Die Beteiligten haben einander für das Beschwerdeverfahren keine außergerichtlichen Kosten zu erstatten.
Gründe
I. Im Streit steht die Höhe der dem Kläger bewilligten Regelaltersrente.
Der 1940 geborene Kläger ist portugiesischer Staatsangehöriger; er hat zunächst in seinem Heimatland und seit Mai 1973 in Deutschland Versicherungszeiten zur Rentenversicherung erworben. Ab Oktober 2000 gewährte ihm die Beklagte auf seinen Rentenantrag eine - ausschließlich nach innerstaatlichem Recht berechnete - Altersrente wegen Arbeitslosigkeit als vorläufige Leistung.
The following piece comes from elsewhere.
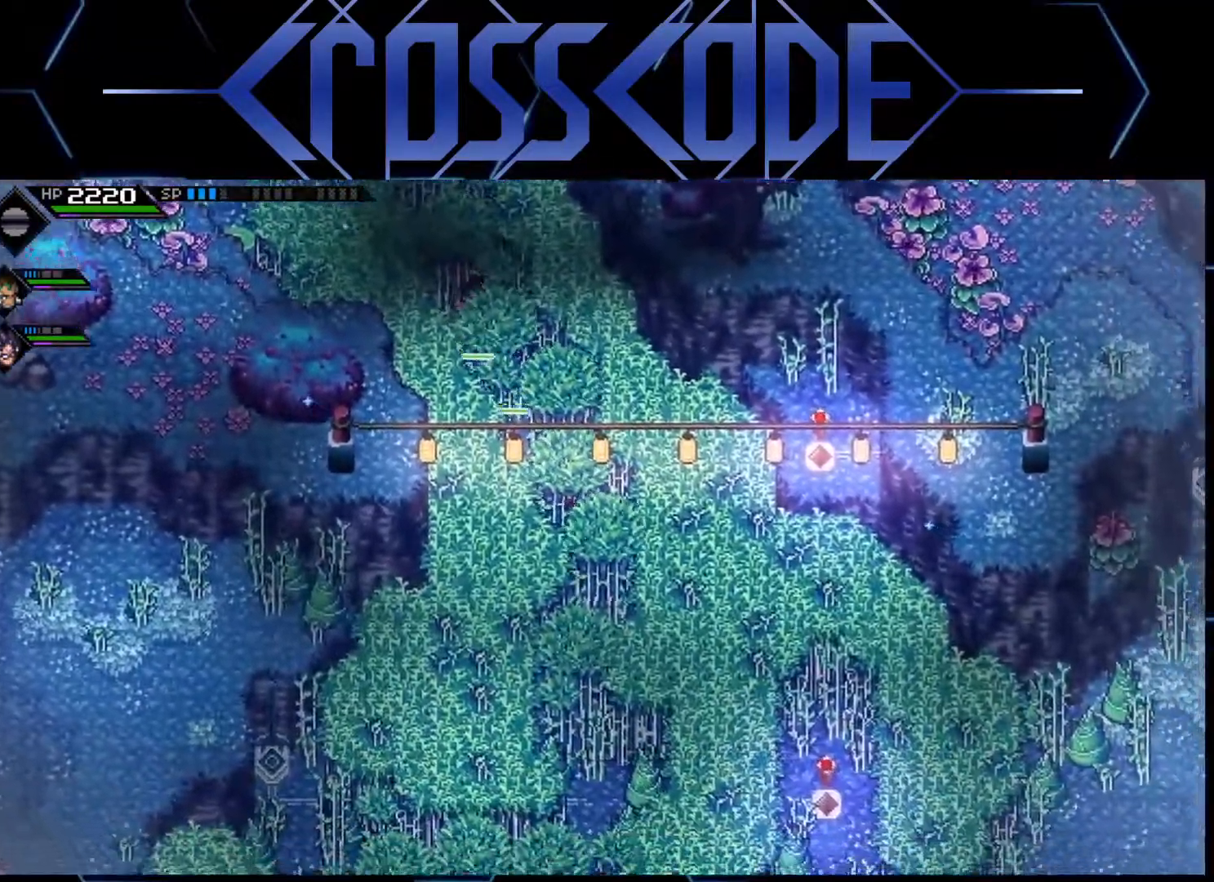
{"buttons": [], "left_stick": "down", "right_stick": "center", "events": [[33, "left_stick", "down"]]}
Nachdem der Kläger eine Bescheinigung des portugiesischen Versicherungsträgers vom 15.11.2001 über Beitragszeiten von 1964 bis 1966 vorgelegt hatte, stellte die Beklagte die Regelaltersrente des Klägers neu und endgültig in Höhe von monatlich € 417,84 fest (Bescheid vom 2.1.2002 und Widerspruchsbescheid vom 29.4.2002). Dem lag die - im Vergleich zur innerstaatlichen höhere - zwischenstaatliche Berechnung nach Art 46 Abs 2 EWGV 1408/71 zugrunde. Klage und Berufung des Klägers blieben erfolglos (Urteile des SG Hamburg vom 29.1.2004 und des LSG Hamburg vom 21.9.2005). Auf die Nichtzulassungsbeschwerde des Klägers hat der Senat mit Beschluss vom 12.12.2006 das Berufungsurteil aufgehoben und die Sache zur erneuten Verhandlung an das LSG zurückverwiesen. Das LSG hat eine vom portugiesischen Rentenversicherungsträger ausgestellte Bescheinigung E 205 PT vom 10.2.2010 (in der neben den bereits berücksichtigten 27 Monaten Beitragszeiten weitere 27 Monate sowie eine Ergänzungszeit von 20 Monaten bestätigt worden waren) beigezogen; auf dieser Grundlage stellte die Beklagte die Rente des Klägers neu in Höhe von monatlich € 452,54 ab dem 1.5.2010 fest sowie eine Nachzahlung von € 663,87 für die Zeit vom 1.1.2006 bis zum 30.4.2010 (Bescheid vom 1.4.2010). Auch dieser Neuberechnung lag die (höhere) zwischenstaatliche Berechnung nach Art 46 Abs 2 EWGV 1408/71 zugrunde. Bei der rein innerstaatlichen Vergleichsberechnung nach Art 46 Abs 1 Buchst a Ziff i EWGV 1408/71 ging die Beklagte im Rahmen der Gesamtleistungsbewertung nach § 72 Abs 2 S 1 SGB VI von einem belegungsfähigen Gesamtzeitraum ab dem vollendeten 17. Lebensjahr des Klägers aus.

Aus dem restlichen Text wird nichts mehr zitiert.